Nous ne parlerons pas ici des motivations des grévistes, mais seulement d’un aspect intéressant, ou inquiétant: la présence de nombreux gymnasiens à la manifestation.

Habituellement, quand les cours sont suspendus, la plus part des élèves vaquent à des occupations personnelles. Cette fois, nombre d’entre eux sont allés soutenir leurs enseignants, arguant qu’il en allait de la qualité de leurs études gymnasiales: à enseignant mal payé, enseignement mal donné. Le romantisme contestataire des gymnasiens est bien connu.
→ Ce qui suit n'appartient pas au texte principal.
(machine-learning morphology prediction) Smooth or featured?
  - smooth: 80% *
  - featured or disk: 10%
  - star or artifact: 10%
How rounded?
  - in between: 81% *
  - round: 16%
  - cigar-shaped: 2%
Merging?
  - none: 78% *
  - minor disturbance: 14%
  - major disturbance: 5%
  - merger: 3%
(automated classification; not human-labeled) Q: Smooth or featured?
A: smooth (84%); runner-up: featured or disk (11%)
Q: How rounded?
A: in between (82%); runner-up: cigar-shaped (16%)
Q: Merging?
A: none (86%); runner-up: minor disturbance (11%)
Ce ne serait donc pas si grave s’ils n’avaient pas été sollicités au moyen d’une lettre qui leur était adressée.

Intitulée «Profs. de gymnase en lutte», elle commence les salutations d’usage par «Chères gymnasiennes, chers gymnasiens». Elle est anonymement signée «vos enseignant-e-s dévoué- e-s» et des parenthèses nous indiquent qu’elle viendrait d’un gymnase vaudois bien déterminé. Elle ne porte la marque d’aucun syndicat et nos détracteurs pourront aisément l’attribuer à quelque groupe d’agitation d’extrême gauche.
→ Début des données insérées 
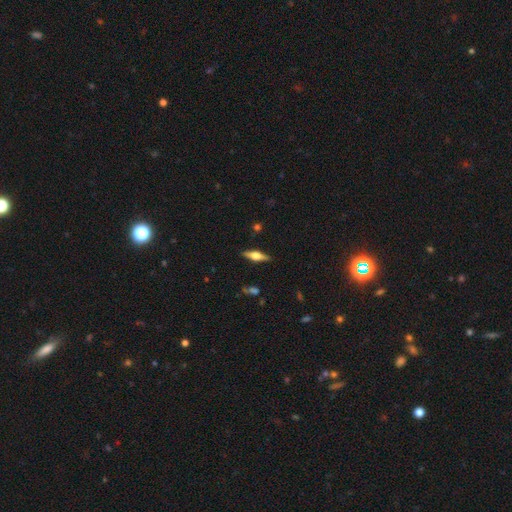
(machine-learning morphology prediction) The model was most divided on "smooth or featured": featured or disk: 61%, smooth: 32%, star or artifact: 7%. More confident: edge-on disk — yes (95%); edge-on bulge — rounded (89%); merging — none (88%).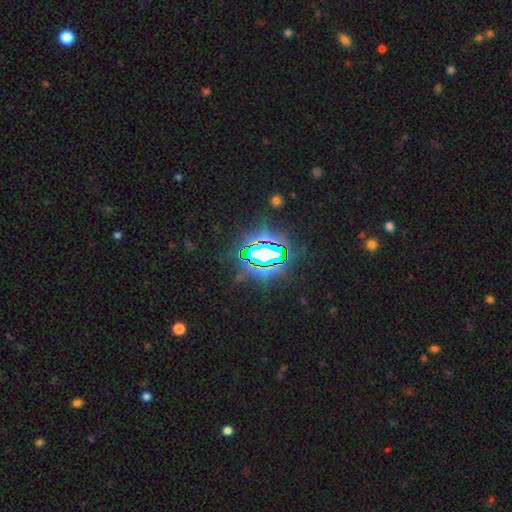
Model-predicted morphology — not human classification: Overall: star or artifact (81%).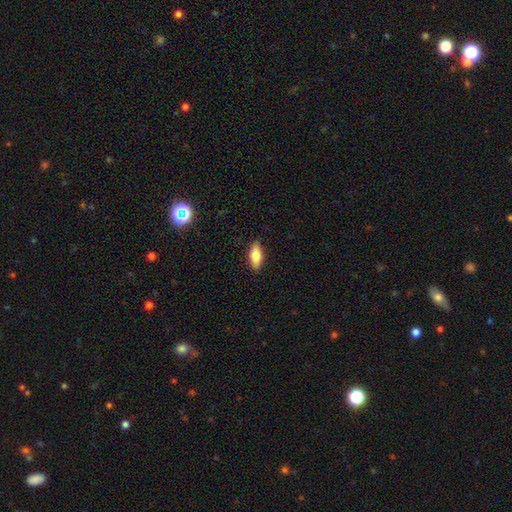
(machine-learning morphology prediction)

Il est tout d’abord expliqué aux élèves les raisons de la grève, à savoir la nouvelle grille salariale de l’Etat de Vaud (Defco-System) avec une lourde ironie sur l’absurdité d’une telle abréviation: «[…] (Pas besoin de dico. Vous avez ici une définition) […]» La lettre évoque ensuite les «sacrifices salariaux» que subissent depuis une quinzaine d’années les enseignants de gymnase. Il y est d’ailleurs écrit que ces «sacrifices» représenteraient une baisse de 15% du pouvoir d’achat. Tout de suite après cela, il y est déclaré: «De plus, vous, nos élèves, êtes de plus en plus nombreux dans des salles de classe, parfois trop petites pour vous accueillir. Pour aller vite, celles et ceux qui sont vos enseignants, en paraphrasant une formule à la mode, travaillent plus pour… travailler plus, et bientôt gagner moins.» C’est proprement inacceptable! Cette grève portant sur des revendications salariales et non d’infrastructures, une telle affirmation relève de la manipulation. Il s’agit d’apitoyer les gymnasiens. On relèvera au passage le lien quasiment affectif tressé entre les enseignants et leurs élèves: «vous, nos élèves […]».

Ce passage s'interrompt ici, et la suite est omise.